The terminal application TeraTerm, was used to send the commands to the Teensy. As there was no feedback provided by the Arduino code, the actual PWM signal was monitored using an oscilloscope. The Tacho output was also connected to the oscilloscope.

Power supply current and oscilloscope frequency measurements were taken for the duty cycle range of 10% to 100%.

Measurements
To determine what current (mA) the Noctua fans would consume, the duty cycle of the PWM was varied with a single fan connected and the current measured using a multimeter.

Noctua Current vs Duty Cycle

Undoubtedly the Noctua fans Tacho output against duty cycle, as seen below, has been recorded before however for completeness this was also measured.

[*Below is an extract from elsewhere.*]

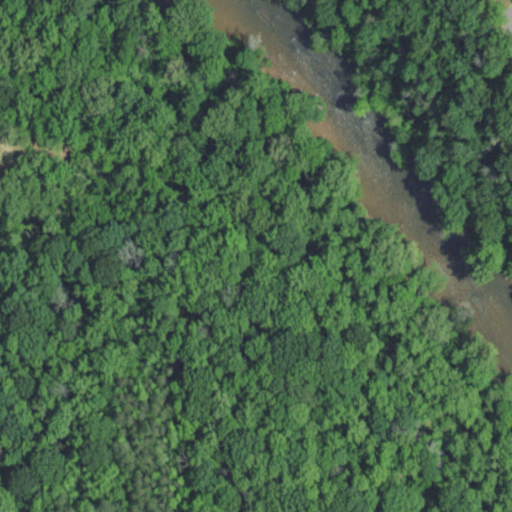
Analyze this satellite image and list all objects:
river: (377, 177)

Noctua Tacho Output vs Duty Cycle

Measurements were performed with the PWM duty starting at 10%, as the fan stall speed occurred at a duty between 7-10%.

Cable Assemblies
As a side note, Noctua provide a number of adapter cables with the fan. These range from an extension cable, Y adapter and a Low Noise adapter. Regarding the low noise adapter the Noctua cable features what appears to be a single 82R resistor, meaning that low noise is simply a by-product of limiting the total current to the fan. The same result could be implemented by adjusting the total power to the fan.

Noctua Low Noise Adaptor

Adding the low noise adapter in series with the power supply to the Noctua fan, reduces the fan speed. The current drawn by the fan is reduced to around 40mA.

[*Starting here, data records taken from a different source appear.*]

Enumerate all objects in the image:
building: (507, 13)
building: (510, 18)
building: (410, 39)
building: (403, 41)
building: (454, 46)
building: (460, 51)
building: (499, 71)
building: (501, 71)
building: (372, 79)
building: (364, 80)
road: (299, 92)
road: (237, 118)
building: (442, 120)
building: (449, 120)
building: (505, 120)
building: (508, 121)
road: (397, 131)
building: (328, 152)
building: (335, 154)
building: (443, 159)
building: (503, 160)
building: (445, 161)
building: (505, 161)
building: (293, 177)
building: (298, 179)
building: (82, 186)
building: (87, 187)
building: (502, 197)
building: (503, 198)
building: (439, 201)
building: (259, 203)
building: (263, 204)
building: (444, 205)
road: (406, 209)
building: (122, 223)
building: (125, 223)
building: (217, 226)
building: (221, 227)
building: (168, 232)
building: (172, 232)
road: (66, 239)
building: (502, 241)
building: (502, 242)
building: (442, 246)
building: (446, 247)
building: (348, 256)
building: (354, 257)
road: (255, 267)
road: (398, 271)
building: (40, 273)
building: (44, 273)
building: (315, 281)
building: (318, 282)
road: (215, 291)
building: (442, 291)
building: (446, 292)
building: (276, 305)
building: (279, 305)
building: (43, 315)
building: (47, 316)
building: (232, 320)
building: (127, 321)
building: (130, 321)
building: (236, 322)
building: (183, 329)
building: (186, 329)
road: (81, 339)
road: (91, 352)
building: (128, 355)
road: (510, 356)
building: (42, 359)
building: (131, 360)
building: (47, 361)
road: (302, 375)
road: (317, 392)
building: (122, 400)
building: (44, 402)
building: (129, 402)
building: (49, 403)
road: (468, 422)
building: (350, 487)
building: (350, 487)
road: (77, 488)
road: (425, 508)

Noctua Low Noise Adapter Unsheathed

Operational Temperature

In relation to the heat generated by the fan itself, a thermal camera was used to measure the Noctua fan motor which was running at full speed in free air. After several minutes, with an ambient temperature of 24C, the temperature of the fan motor was approximately 28C.

Noctua Fan Temperature

Testing

For testing the effectiveness of the Noctua fans, the RAID system inside a server was kept running using Caffeine on Linux Mint Cinnamon. The system (RAID) did not spin the drives down.

Caffeine Package

The server was left powered and running the application Caffeine for 60min to stabilise the internal temperature without fans. The temperature of the drives was taken from the Smart data available under the Disks app. The highest drive temperature was 41C.

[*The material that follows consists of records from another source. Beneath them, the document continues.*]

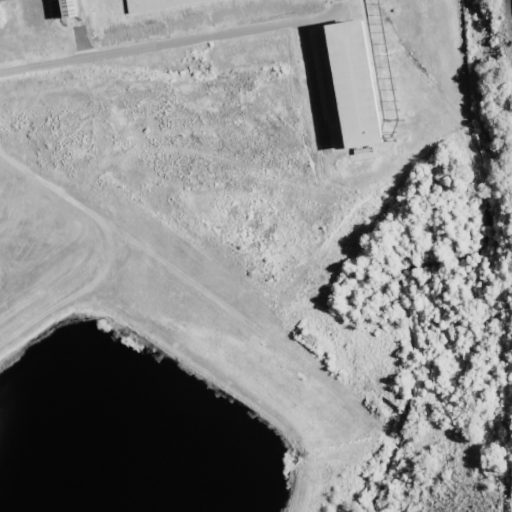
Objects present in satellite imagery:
building: (153, 4)
building: (66, 7)
building: (69, 8)
building: (354, 83)
building: (355, 83)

No Cooling RAID Temperature

A single the Cooler Master fan was tested first. After 60min the temperature of the warmest drive was 37C.

Single Cooler Master Fan - RAID Temperature

For the second test the original fan was removed and the RAID was allowed to reach 41C again. A single Noctua fan was then tested. After 60min the temperature of the warmest drive was 38C. 

Single Noctua Fan - RAID Temperature

For the next test the Noctua fan was stopped and RAID was allowed to reach 41C again. Dual Noctua fans were tested. After 60min the temperature of the warmest drive was 32C.

Twin Noctua Fans - RAID Temperature

Three fans were tried although no difference in RAID temperature was noted when compared to two Noctua fans.

Final Thoughts

There is little doubt the Noctua NF-F12PWM fan performs extremely well, almost as well as a fan running 15% faster, for the limited tests conducted above. It shall be noted however that at the time of writing this blog, the Noctua fan was four times more expensive than a Cooler Master fan or a nearest equivalent non PWM fan. This cost may be prohibitive to some looking to move to PWM. 

Additionally if large airflow is all that is required then a fast, reliable, non-PWM fan may be the more cost effective solution. Mass air flow fans manufactured by Delta or Orion may be more suitable for some installations. Orions models such as the OD1238-12HBXJ10 have an airflow of 250CFM compared to the Noctua's 56CFM however the Orion fan has an ear drumming 69dBA, compared to the Noctua almost inaudible acoustics at 23dBA.

For alternate installations such as a media centre, bedroom computer, home cinema or similar installation were low noise is paramount, then a PWM fan would be an ideal solution.